SDN: Besides the ASIS certifications, are there other professional certifications out there that security professionals should pursue?
O'Hara: Certainly in the environment we are in, and are going to be in, the IT security arena is a very important one. And as you see the transition of CSOs and the CISOs into cohabitating in the same organization, the CISSP [Certified Information Systems Security Professional] that is sponsored by ISC2 is certainly very important and has gained significant traction in the last several years. And then ISACA has a couple new ones: The CISM [Certified Information Security Manager] has done well. All of those things are good for a well-rounded security practitioner and professional.
SDN: What are you most proud of during your tenure as ASIS president?
O'Hara: Well there's several things that we did this year that just happened to be the year I was president that I don’t take full responsibility for, but the Women in Security group was important and we made a lot of traction with it. The Young Professionals group was a trend we were into and we substantiated that this year. Both of those drew large numbers of people in Orlando and our annual seminar. The relationship we struck up with ISC2 was long in coming and I'm certainly proud of the fact we were able to exhibit and provide education to both of our membership in Orlando, and you'll see more of that in years to come.

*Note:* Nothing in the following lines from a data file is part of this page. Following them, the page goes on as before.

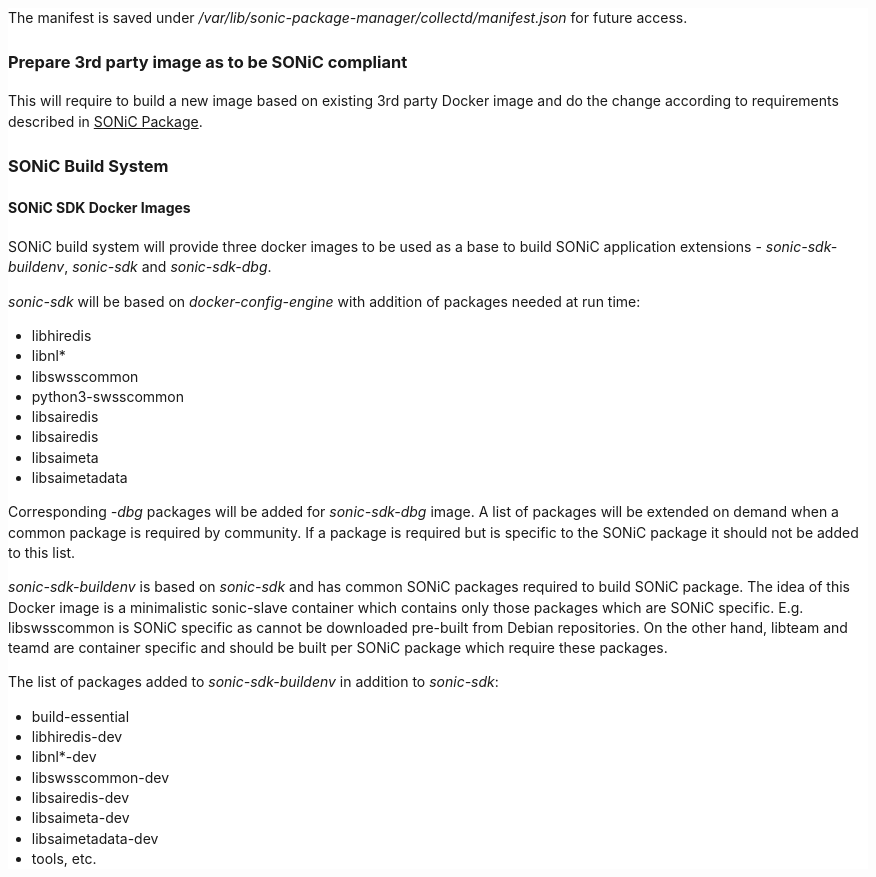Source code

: The manifest is saved under */var/lib/sonic-package-manager/collectd/manifest.json* for future access.



### Prepare 3rd party image as to be SONiC compliant

This will require to build a new image based on existing 3rd party Docker image and do the change according to requirements described in
[SONiC Package]((#sonic-package)).


### SONiC Build System

#### SONiC SDK Docker Images

SONiC build system will provide three docker images to be used as a base to build SONiC application
extensions - *sonic-sdk-buildenv*, *sonic-sdk* and *sonic-sdk-dbg*.

*sonic-sdk* will be based on *docker-config-engine* with addition of packages needed at run time:

- libhiredis
- libnl*
- libswsscommon
- python3-swsscommon
- libsairedis
- libsairedis
- libsaimeta
- libsaimetadata

Corresponding *-dbg* packages will be added for *sonic-sdk-dbg* image. A list of packages will be extended on demand
when a common package is required by community. If a package is required but is specific to the SONiC package
it should not be added to this list.

*sonic-sdk-buildenv* is based on *sonic-sdk* and has common SONiC packages required to build SONiC package.
The idea of this Docker image is a minimalistic sonic-slave container which contains only those packages which are
SONiC specific. E.g. libswsscommon is SONiC specific as cannot be downloaded pre-built from Debian repositories.
On the other hand, libteam and teamd are container specific and should be built per SONiC package which require these
packages.

The list of packages added to *sonic-sdk-buildenv* in addition to *sonic-sdk*:

- build-essential
- libhiredis-dev
- libnl*-dev
- libswsscommon-dev
- libsairedis-dev
- libsaimeta-dev
- libsaimetadata-dev
- tools, etc.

One significant disappointment was the Wounded Warrior program. I don’t think we got as much traction as I was hoping we would get in providing jobs to the wounded warriors. We financially support them as we have in the past and I was hoping we'd get in a little deeper. It certainly isn’t a one-year initiative, it's an ongoing one. So maybe in a couple years we'll see the fruits of that display themselves.
SDN: What are the trends you'll be watching out for in 2012?
O'Hara: Globalization and virtualization. Everyone wants to do everything wherever they are, 24 hours a day, seven days a week, whether they're in Kabul or Lahore, Pakistan, or in Bangladesh. So that's a challenge because of intellectual property issues, and then having the support functions that support someone 18 hours away from headquarters, wanting to get in to look at some intellectual property. As the world gets smaller and the turmoil we saw in the world today, it doesn’t look like it has much end in sight and will challenge all of us in the world we live in from a protection standpoint.
SDN: What goals will ASIS have for the next year?
O'Hara: We're very interested in the international aspect. Last week, we approved two more international chapters: One in Seoul, Korea, and one in Juarez, Mexico. So our international membership is growing and that’s important to all of us. The Young Professionals and the Women in Security groups are ongoing initiatives that we'll continue to grow and will be supported by those that come behind me. We're continuing our CSO Roundtable penetration into the community. That's done very well. And we'll continue to provide special education around the world for people interested in that.
SDN: The incoming president, Eduard Emde, is first non-U.S. security practitioner to serve in that position, so that's a milestone. Do you have any advice for him?
O'Hara: He and I were together last week for a few days and my first piece of advice was 'enjoy it.' It's a lot of fun and you'll meet people around the world that you haven’t met before or re-meet some people that you haven’t met in a long time or have only met on the phone. He has a strategic plan, but it doesn’t change all that much every year so he's very interested in internationalization and delivering value to the membership of ASIS—those that are members today and those that want to be members tomorrow. I fill in the role of chairman for 2012, so I'm a sounding board to help him as we continue to penetrate issues around the world together.